=== Supplied passage ===

John Gregory Dunne - Life and Career

Life and Career

Dunne was born in Hartford, Connecticut, and was a younger brother of author Dominick Dunne. He was the son of Dorothy Frances (née Burns) and Richard Edwin Dunne, a hospital chief of staff and prominent heart surgeon. His Irish Catholic family was wealthy; his maternal grandfather, Dominick Francis Burns, founded the Park Street Trust Company.

He suffered from a severe stutter and took up writing to express himself. Eventually he learned to speak normally by observing others. He attended the Portsmouth Priory School and graduated from Princeton University in 1954, where he was member of the Tiger Inn, and worked as a journalist for Time magazine. He credited the political essayist Noel Parmentel with being his mentor in many ways.

He met Joan Didion in New York in the 1950s, where she was an editor at Vogue. In a 2005 interview Didion recalled, "We amused each other and I thought he was smart. He knew a lot of stuff that I didn't know, like politics and history - I had managed to go through school without learning much except a lot of poems." Having invited her to travel up to Connecticut one weekend in 1963 to visit his family, New England Irish Catholic, with six children, Didion said she "liked the set-up, liked being there, and liked him." He married Didion on January 30, 1964, at Mission San Juan Bautista in California. He was 31 and she 29. They moved to a remote house on the California coast as Didion thought about a follow-up to her first novel, Run, River, and Dunne worked on a book about the California grape pickers' strike, and they wrote a joint by-lined column for the Saturday Evening Post magazine. Unable to have children, in 1966 they adopted a baby at birth and named her Quintana Roo, after the Mexican state.

===

=== Problems to work on ===
• A. According to the John Gregory Dunne biography, where did Dunne marry Joan Didion?
• B. Carry on the John Gregory Dunne biography from the point where it stops.
These rows are drawn from a source other than the John Gregory Dunne biography.

=== Entries provided ===

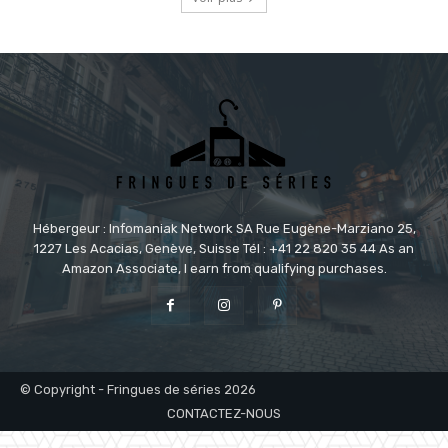
Hébergeur : Infomaniak Network SA Rue Eugène-Marziano 25,
1227 Les Acacias, Genève, Suisse Tél : +41 22 820 35 44 As an
Amazon Associate, I earn from qualifying purchases.
© Copyright - Fringues de séries 2026
CONTACTEZ-NOUS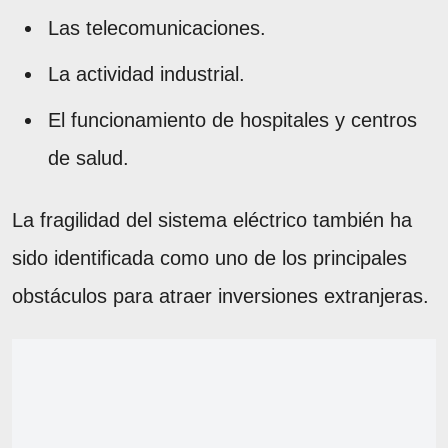
Las telecomunicaciones.
La actividad industrial.
El funcionamiento de hospitales y centros
de salud.
La fragilidad del sistema eléctrico también ha
sido identificada como uno de los principales
obstáculos para atraer inversiones extranjeras.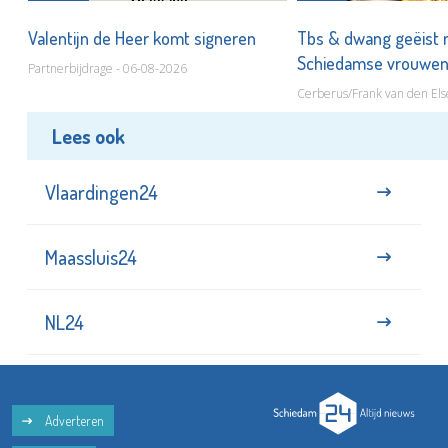
Valentijn de Heer komt signeren
Tbs & dwang geëist 
Schiedamse vrouwe
Partnerbijdrage - 06-08-2026
Cerberus/Frank van den Els
Lees ook
Vlaardingen24
Maassluis24
NL24
Adverteren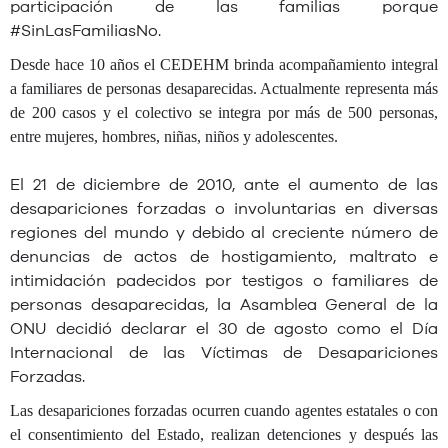
participación de las familias porque
#SinLasFamiliasNo.
Desde hace 10 años el CEDEHM brinda acompañamiento integral
a familiares de personas desaparecidas. Actualmente representa más
de 200 casos y el colectivo se integra por más de 500 personas,
entre mujeres, hombres, niñas, niños y adolescentes.
El 21 de diciembre de 2010, ante el aumento de las
desapariciones forzadas o involuntarias en diversas
regiones del mundo y debido al creciente número de
denuncias de actos de hostigamiento, maltrato e
intimidación padecidos por testigos o familiares de
personas desaparecidas, la Asamblea General de la
ONU decidió declarar el 30 de agosto como el Día
Internacional de las Víctimas de Desapariciones
Forzadas.
Las desapariciones forzadas ocurren cuando agentes estatales o con
el consentimiento del Estado, realizan detenciones y después las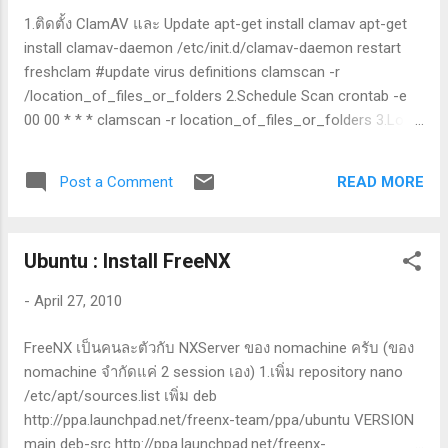
1.ติดตั้ง ClamAV และ Update apt-get install clamav apt-get
install clamav-daemon /etc/init.d/clamav-daemon restart
freshclam #update virus definitions clamscan -r
/location_of_files_or_folders 2.Schedule Scan crontab -e
00 00 * * * clamscan -r location_of_files_or_folders 3.Log
and Quarantine mkdir /var/log/clamav/infected nano
/etc/clamav/clamscan_schedule.sh ป้อน #!/bin/sh ### fix
READ MORE
Post a Comment
log file if needed LOG_FILE="/var/log/clamav/scan.log" if [ ! -
f "$LOG_FILE" ]; then touch "$LOG_FILE" chmod 644
"$LOG_FILE" chown clamav.clamav "$LOG_FILE" fi clamscan
Ubuntu : Install FreeNX
-r /public_data --quiet --log="$LOG_FILE" --verbose --
move=/var/log/clamav/infected chmod +x
-
April 27, 2010
/etc/clamav/clamscan_schedule.sh
FreeNX เป็นคนละตัวกับ NXServer ของ nomachine ครับ (ของ
nomachine จำกัดแค่ 2 session เอง) 1.เพิ่ม repository nano
/etc/apt/sources.list เพิ่ม deb
http://ppa.launchpad.net/freenx-team/ppa/ubuntu VERSION
main deb-src http://ppa.launchpad.net/freenx-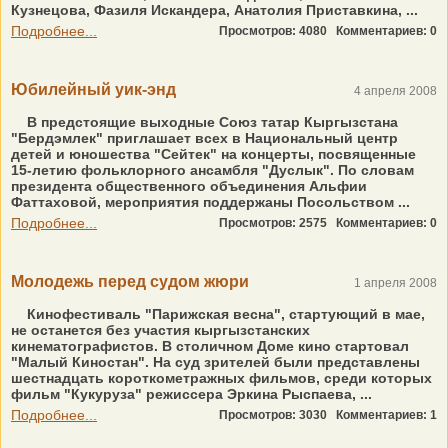
Кузнецова, Фазиля Искандера, Анатолия Приставкина, ...
Подробнее...
Просмотров: 4080
Комментариев: 0
Юбилейный уик-энд
4 апреля 2008
В предстоящие выходные Союз татар Кыргызстана
"Бердэмлек" приглашает всех в Национальный центр
детей и юношества "Сейтек" на концерты, посвященные
15-летию фольклорного ансамбля "Дуслык". По словам
президента общественного объединения Альфии
Фаттаховой, мероприятия поддержаны Посольством ...
Подробнее...
Просмотров: 2575
Комментариев: 0
Молодежь перед судом жюри
1 апреля 2008
Кинофестиваль "Парижская весна", стартующий в мае,
не останется без участия кыргызстанских
кинематографистов. В столичном Доме кино стартовал
"Малый Киностан". На суд зрителей были представлены
шестнадцать короткометражных фильмов, среди которых
фильм "Кукуруза" режиссера Эркина Рыспаева, ...
Подробнее...
Просмотров: 3030
Комментариев: 1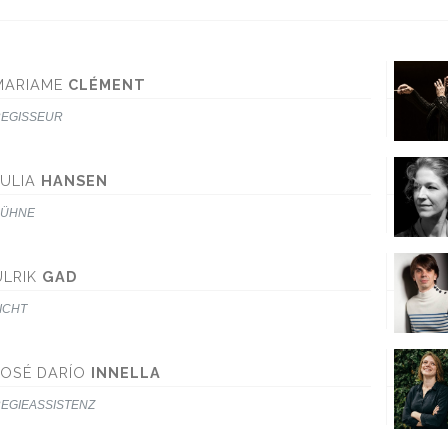
MARIAME
CLÉMENT
EGISSEUR
JULIA
HANSEN
BÜHNE
ULRIK
GAD
ICHT
JOSÉ DARÍO
INNELLA
EGIEASSISTENZ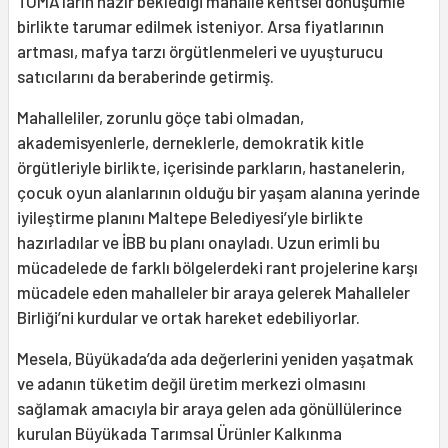
TOMA’ların hazır beklediği mahalle kentsel dönüşümle
birlikte tarumar edilmek isteniyor. Arsa fiyatlarının
artması, mafya tarzı örgütlenmeleri ve uyuşturucu
satıcılarını da beraberinde getirmiş.
Mahalleliler, zorunlu göçe tabi olmadan,
akademisyenlerle, derneklerle, demokratik kitle
örgütleriyle birlikte, içerisinde parkların, hastanelerin,
çocuk oyun alanlarının olduğu bir yaşam alanına yerinde
iyileştirme planını Maltepe Belediyesi’yle birlikte
hazırladılar ve İBB bu planı onayladı. Uzun erimli bu
mücadelede de farklı bölgelerdeki rant projelerine karşı
mücadele eden mahalleler bir araya gelerek Mahalleler
Birliği’ni kurdular ve ortak hareket edebiliyorlar.
Mesela, Büyükada’da ada değerlerini yeniden yaşatmak
ve adanın tüketim değil üretim merkezi olmasını
sağlamak amacıyla bir araya gelen ada gönüllülerince
kurulan Büyükada Tarımsal Ürünler Kalkınma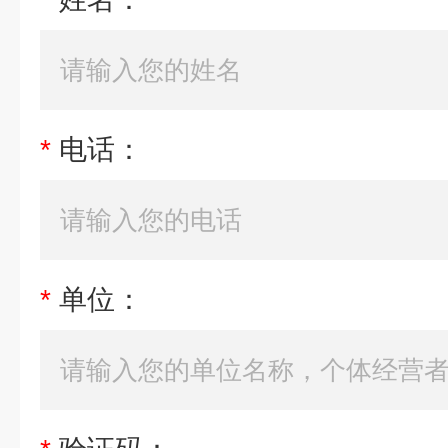
*
电话：
*
单位：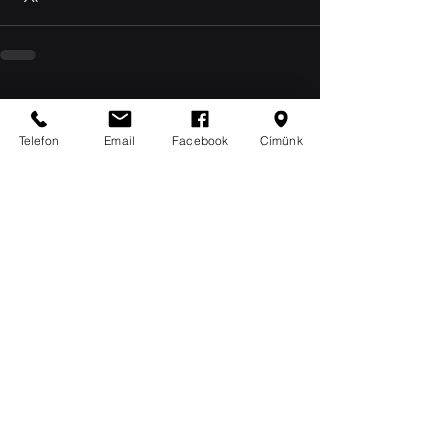
Friss bejegyzések
Az összes megtekintése
Telefon
Email
Facebook
Címünk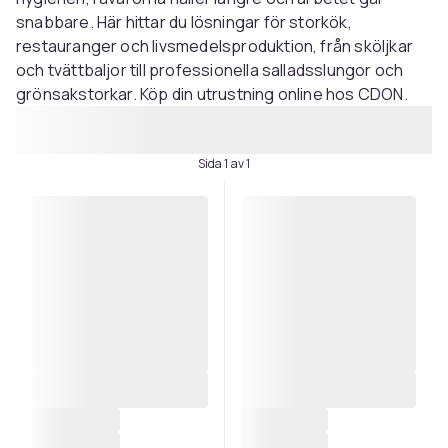
snabbare. Här hittar du lösningar för storkök,
restauranger och livsmedelsproduktion, från sköljkar
och tvättbaljor till professionella salladsslungor och
grönsakstorkar. Köp din utrustning online hos CDON.
Sida 1 av 1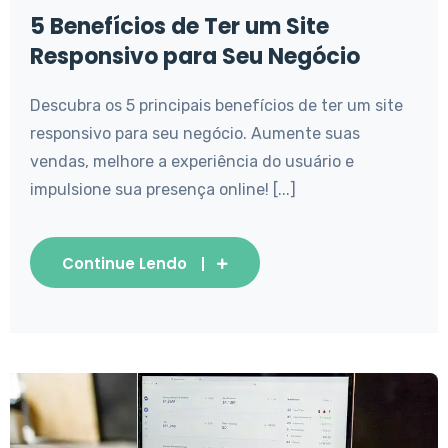
5 Benefícios de Ter um Site
Responsivo para Seu Negócio
Descubra os 5 principais benefícios de ter um site
responsivo para seu negócio. Aumente suas
vendas, melhore a experiência do usuário e
impulsione sua presença online! [...]
Continue Lendo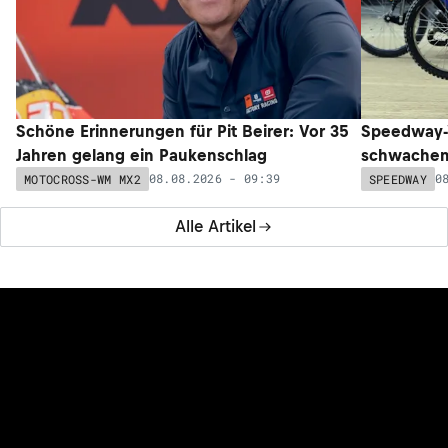
Schöne Erinnerungen für Pit Beirer: Vor 35
Speedway-W
Jahren gelang ein Paukenschlag
schwachem 
08.08.2026 - 09:39
0
MOTOCROSS-WM MX2
SPEEDWAY
Alle Artikel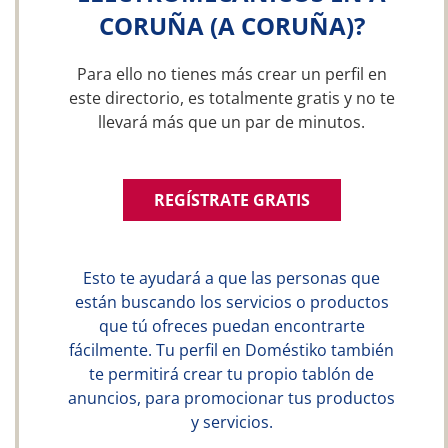
CORUÑA (A CORUÑA)?
Para ello no tienes más crear un perfil en
este directorio, es totalmente gratis y no te
llevará más que un par de minutos.
REGÍSTRATE GRATIS
Esto te ayudará a que las personas que
están buscando los servicios o productos
que tú ofreces puedan encontrarte
fácilmente. Tu perfil en Doméstiko también
te permitirá crear tu propio tablón de
anuncios, para promocionar tus productos
y servicios.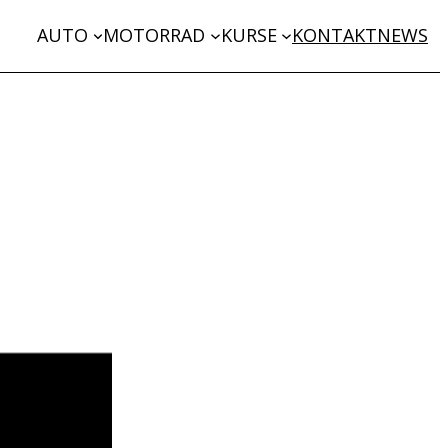
AUTO
MOTORRAD
KURSE
KONTAKT
NEWS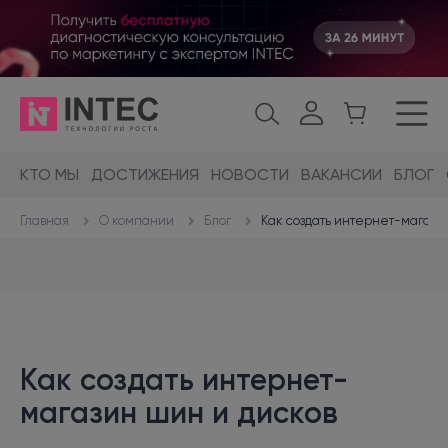
КТО МЫ
ДОСТИЖЕНИЯ
НОВОСТИ
ВАКАНСИИ
БЛОГ
О компании
Блог
Как создать интернет-магази
Главная
Как создать интернет-
магазин шин и дисков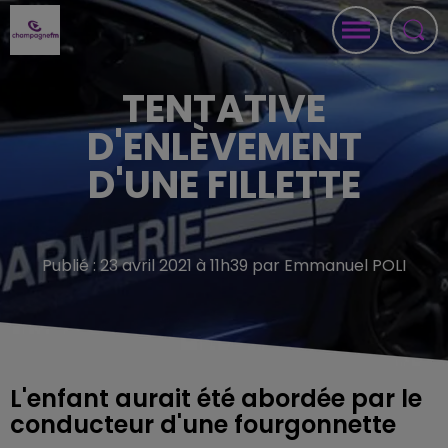
TENTATIVE
D'ENLÈVEMENT
D'UNE FILLETTE
Publié : 23 avril 2021 à 11h39 par Emmanuel POLI
L'enfant aurait été abordée par le
conducteur d'une fourgonnette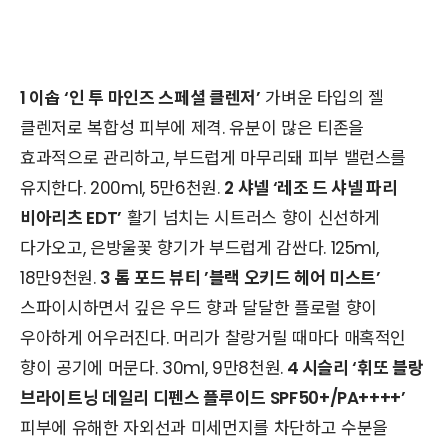
1 이솝 ‘인 투 마인즈 스페셜 클렌저’
가벼운 타입의 젤
클렌저로 복합성 피부에 제격. 유분이 많은 티존을
효과적으로 관리하고, 부드럽게 마무리돼 피부 밸런스를
유지한다. 200ml, 5만6천원.
2 샤넬 ‘레조 드 샤넬 파리
비아리츠 EDT’
활기 넘치는 시트러스 향이 신선하게
다가오고, 은방울꽃 향기가 부드럽게 감싼다. 125ml,
18만9천원.
3 톰 포드 뷰티 ’블랙 오키드 헤어 미스트’
스파이시하면서 깊은 우드 향과 달달한 플로럴 향이
우아하게 어우러진다. 머리가 찰랑거릴 때마다 매혹적인
향이 공기에 머문다. 30ml, 9만8천원.
4 시슬리 ‘휘또 블랑
브라이트닝 데일리 디펜스 플루이드 SPF50+/PA++++’
피부에 유해한 자외선과 미세먼지를 차단하고 수분을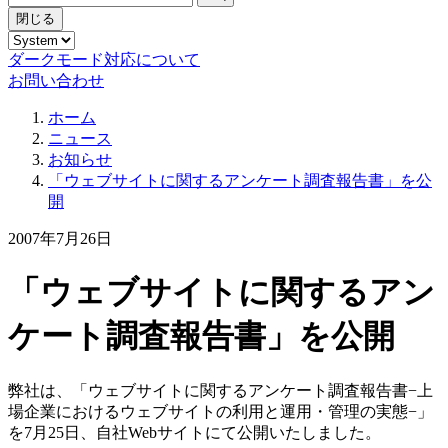
閉じる
ダークモード対応について
お問い合わせ
ホーム
ニュース
お知らせ
「ウェブサイトに関するアンケート調査報告書」を公
開
2007年7月26日
「ウェブサイトに関するアン
ケート調査報告書」を公開
弊社は、「ウェブサイトに関するアンケート調査報告書−上
場企業におけるウェブサイトの利用と運用・管理の実態−」
を7月25日、自社Webサイトにて公開いたしました。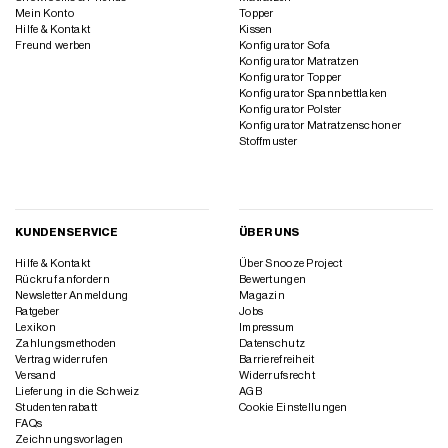
Mein Konto
Topper
Hilfe & Kontakt
Kissen
Freund werben
Konfigurator Sofa
Konfigurator Matratzen
Konfigurator Topper
Konfigurator Spannbettlaken
Konfigurator Polster
Konfigurator Matratzenschoner
Stoffmuster
KUNDENSERVICE
ÜBER UNS
Hilfe & Kontakt
Über Snooze Project
Rückruf anfordern
Bewertungen
Newsletter Anmeldung
Magazin
Ratgeber
Jobs
Lexikon
Impressum
Zahlungsmethoden
Datenschutz
Vertrag widerrufen
Barrierefreiheit
Versand
Widerrufsrecht
Lieferung in die Schweiz
AGB
Studentenrabatt
Cookie Einstellungen
FAQs
Zeichnungsvorlagen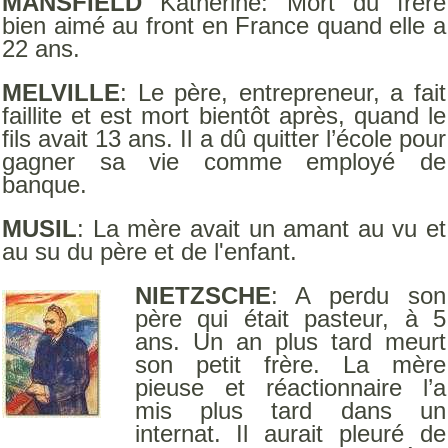
MANSFIELD
Katherine: Mort du frère
bien aimé au front en France quand elle a
22 ans.
MELVILLE
: Le père, entrepreneur, a fait
faillite et est mort bientôt après, quand le
fils avait 13 ans. Il a dû quitter l’école pour
gagner sa vie comme employé de
banque.
MUSIL
: La mère avait un amant au vu et
au su du père et de l'enfant.
NIETZSCHE
: A perdu son
père qui était pasteur, à 5
ans. Un an plus tard meurt
son petit frère. La mère
pieuse et réactionnaire l’a
mis plus tard dans un
internat. Il aurait pleuré de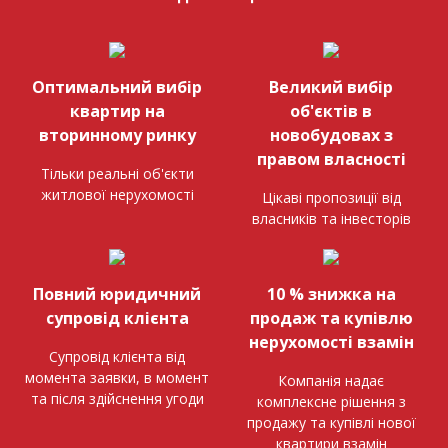
Оптимальний вибір
Великий вибір
квартир на
об'єктів в
вторинному ринку
новобудовах з
правом власності
Тільки реальні об'єкти
житлової нерухомості
Цікаві пропозиції від
власників та інвесторів
Повний юридичний
10 % знижка на
супровід клієнта
продаж та купівлю
нерухомості взамін
Супровід клієнта від
момента заявки, в момент
Компанія надає
та після здійснення угоди
комплексне рішення з
продажу та купівлі нової
квартири взамін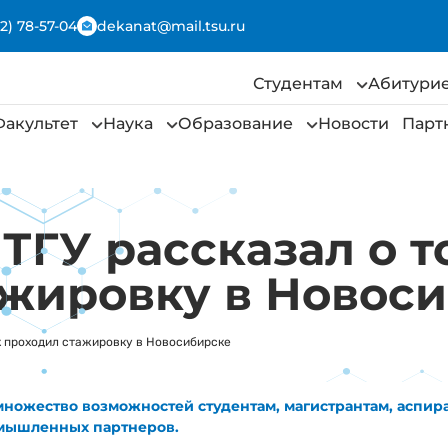
2) 78-57-04
dekanat@mail.tsu.ru
Студентам
Абитури
Факультет
Наука
Образование
Новости
Парт
ТГУ рассказал о т
ажировку в Новос
ак проходил стажировку в Новосибирске
множество возможностей студентам, магистрантам, аспи
омышленных партнеров.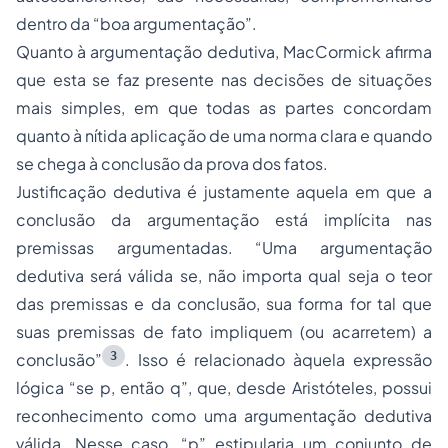
dentro da “boa argumentação”.
Quanto à argumentação dedutiva, MacCormick afirma
que esta se faz presente nas decisões de situações
mais simples, em que todas as partes concordam
quanto à nítida aplicação de uma norma clara e quando
se chega à conclusão da prova dos fatos.
Justificação dedutiva é justamente aquela em que a
conclusão da argumentação está implícita nas
premissas argumentadas. “Uma argumentação
dedutiva será válida se, não importa qual seja o teor
das premissas e da conclusão, sua forma for tal que
suas premissas de fato impliquem (ou acarretem) a
3
conclusão”
. Isso é relacionado àquela expressão
lógica “se p, então q”, que, desde Aristóteles, possui
reconhecimento como uma argumentação dedutiva
válida. Nesse caso, “p” estipularia um conjunto de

===

=== Your responses ===
• A. At Mission San Juan Bautista in California.

• B.
Dunne and Didion gradually picked up writing work from book publishers and magazines, travelled together on journalism assignments, and established a working pattern that served for the next 40 years, a constant advising, consulting and editing collaboration. Critically acclaimed bestselling books followed for both - including for Dunne, The Studio, his non-fiction account of 20th Century Fox, and they became collaborators on a series of screenplays, including The Panic in Needle Park (1971), A Star Is Born (1976) and True Confessions (1981), an adaptation of his own novel. He was the author of a further non-fiction book about Hollywood, Monster: Living Off the Big Screen.

As a literary critic and essayist, he was a frequent contributor to The New York Review of Books. His essays were collected in two books, Quintana & Friends and Crooning.

He wrote several novels, among them True Confessions, based loosely on the Black Dahlia murder, and Dutch Shea, Jr..

He was the writer and narrator of the 1990 PBS documentary L.A. is It with John Gregory Dunne, in which he guided viewers through the cultural landscape of Los Angeles.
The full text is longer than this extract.